Zulip Chat Archive
Stream: new members
Topic: How do I show that Affine maps preserve measureable sets?
Toby Cathcart Burn (Apr 10 2025 at 15:00):
How should I prove that affine maps send measurable sets to measurable sets? Is this in mathlib, and should it be? I'm specifically interested in functions ℝ × ℝ → ℝ × ℝ .
measurableEmbedding_addRight reduces this problem to showing that linear maps preserve measurable sets, but I can't find that in mathlib either.
Aaron Liu (Apr 10 2025 at 15:02):
Maybe docs#Continuous.measurable
Aaron Liu (Apr 10 2025 at 15:05):
We have docs#AffineMap.continuous_iff
Toby Cathcart Burn (Apr 10 2025 at 15:06):
Thanks, that looks great.
Aaron Liu (Apr 10 2025 at 15:15):
Maybe docs#AffineMap.continuous_linear_iff would be better
Toby Cathcart Burn (Apr 10 2025 at 15:31):
docs#Measurable talks about inverse images. Does this mean I need to get hold the inverse map (the cases I care about are invertible)?
Aaron Liu (Apr 10 2025 at 15:42):
Why would you need the inverse map?
Aaron Liu (Apr 10 2025 at 15:42):
Can you post the statement you want, written out in Lean?
Toby Cathcart Burn (Apr 10 2025 at 15:43):
theorem affine_Measurable (f : (ℝ × ℝ) →ᵃ[ℝ] (ℝ × ℝ)) {s : Set (ℝ×ℝ)} (h : MeasurableSet s ) : MeasurableSet (f '' s) := by
sorry
Aaron Liu (Apr 10 2025 at 15:46):
hmmm
Sébastien Gouëzel (Apr 10 2025 at 15:47):
This one is not true. There are measurable subsets of R^2 whose projection on R is not measurable. So taking f (x, y) = (x, 0), you get a counterexample to your statement. Preimages are much better behaved than direct images in many respects.
Toby Cathcart Burn (Apr 10 2025 at 15:52):
I hadn't realized the theorem wasn't true in general, thanks for pointing it out.
In this particular case, wouldn't the image of f always have measure 0 (as a subset of R^2)?
Sébastien Gouëzel (Apr 10 2025 at 15:57):
Sure. Here by measurable I mean Borel-measurable, which is the standard meaning in mathlib. It's true that the image is always Lebesgue measurable, but that's a deep theorem.

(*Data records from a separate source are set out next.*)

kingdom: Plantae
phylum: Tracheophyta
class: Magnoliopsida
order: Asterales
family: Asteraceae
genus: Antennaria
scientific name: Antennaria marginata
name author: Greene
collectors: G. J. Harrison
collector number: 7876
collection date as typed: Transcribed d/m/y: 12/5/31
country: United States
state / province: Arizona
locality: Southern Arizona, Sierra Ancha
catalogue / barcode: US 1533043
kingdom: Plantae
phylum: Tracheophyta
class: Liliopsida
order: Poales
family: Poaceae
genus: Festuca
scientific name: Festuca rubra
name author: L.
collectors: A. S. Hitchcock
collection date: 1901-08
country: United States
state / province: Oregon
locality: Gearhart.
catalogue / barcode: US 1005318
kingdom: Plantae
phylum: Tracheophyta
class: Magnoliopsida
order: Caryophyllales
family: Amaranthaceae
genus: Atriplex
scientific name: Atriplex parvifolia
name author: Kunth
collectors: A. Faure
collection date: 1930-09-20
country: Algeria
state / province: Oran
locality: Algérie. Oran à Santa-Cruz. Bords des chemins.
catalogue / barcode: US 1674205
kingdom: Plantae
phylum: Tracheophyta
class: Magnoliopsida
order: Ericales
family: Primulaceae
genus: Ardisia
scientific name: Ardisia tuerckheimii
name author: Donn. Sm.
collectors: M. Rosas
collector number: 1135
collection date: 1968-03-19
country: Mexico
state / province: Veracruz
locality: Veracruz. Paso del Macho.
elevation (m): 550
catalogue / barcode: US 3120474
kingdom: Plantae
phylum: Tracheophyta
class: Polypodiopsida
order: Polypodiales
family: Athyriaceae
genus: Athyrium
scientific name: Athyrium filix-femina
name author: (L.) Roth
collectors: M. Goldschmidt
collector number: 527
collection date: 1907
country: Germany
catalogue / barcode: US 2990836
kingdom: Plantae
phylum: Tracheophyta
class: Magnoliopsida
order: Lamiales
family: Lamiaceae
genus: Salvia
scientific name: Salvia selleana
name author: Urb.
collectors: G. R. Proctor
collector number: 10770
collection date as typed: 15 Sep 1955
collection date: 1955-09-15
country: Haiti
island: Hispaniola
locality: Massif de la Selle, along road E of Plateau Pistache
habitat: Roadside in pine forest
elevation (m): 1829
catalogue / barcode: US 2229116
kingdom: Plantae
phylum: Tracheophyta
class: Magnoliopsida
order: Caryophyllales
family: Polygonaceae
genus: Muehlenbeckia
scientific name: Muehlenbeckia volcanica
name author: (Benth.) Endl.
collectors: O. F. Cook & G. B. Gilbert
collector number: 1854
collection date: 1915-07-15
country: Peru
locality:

Toby Cathcart Burn (Apr 10 2025 at 16:05):
Thanks for explaining that. I guess I'll show that my affine maps have inverses. How would I find which kind of measure is the default? docs#Real.measureSpace doesn't have the most informative definition.
Toby Cathcart Burn (Apr 10 2025 at 16:14):
I've found docs#Real.measurableSpace. So MeasurableSet (on R) means Borel measurable, but since volume is defined on all subsets of R, it makes sense to extend it usefully by using the Lebesgue measure.
Etienne Marion (Apr 10 2025 at 16:17):
In Mathlib measures are always defined for any set as the biggest outer measure which coincides with the measure on measurable sets.
Last updated: May 02 2025 at 03:31 UTC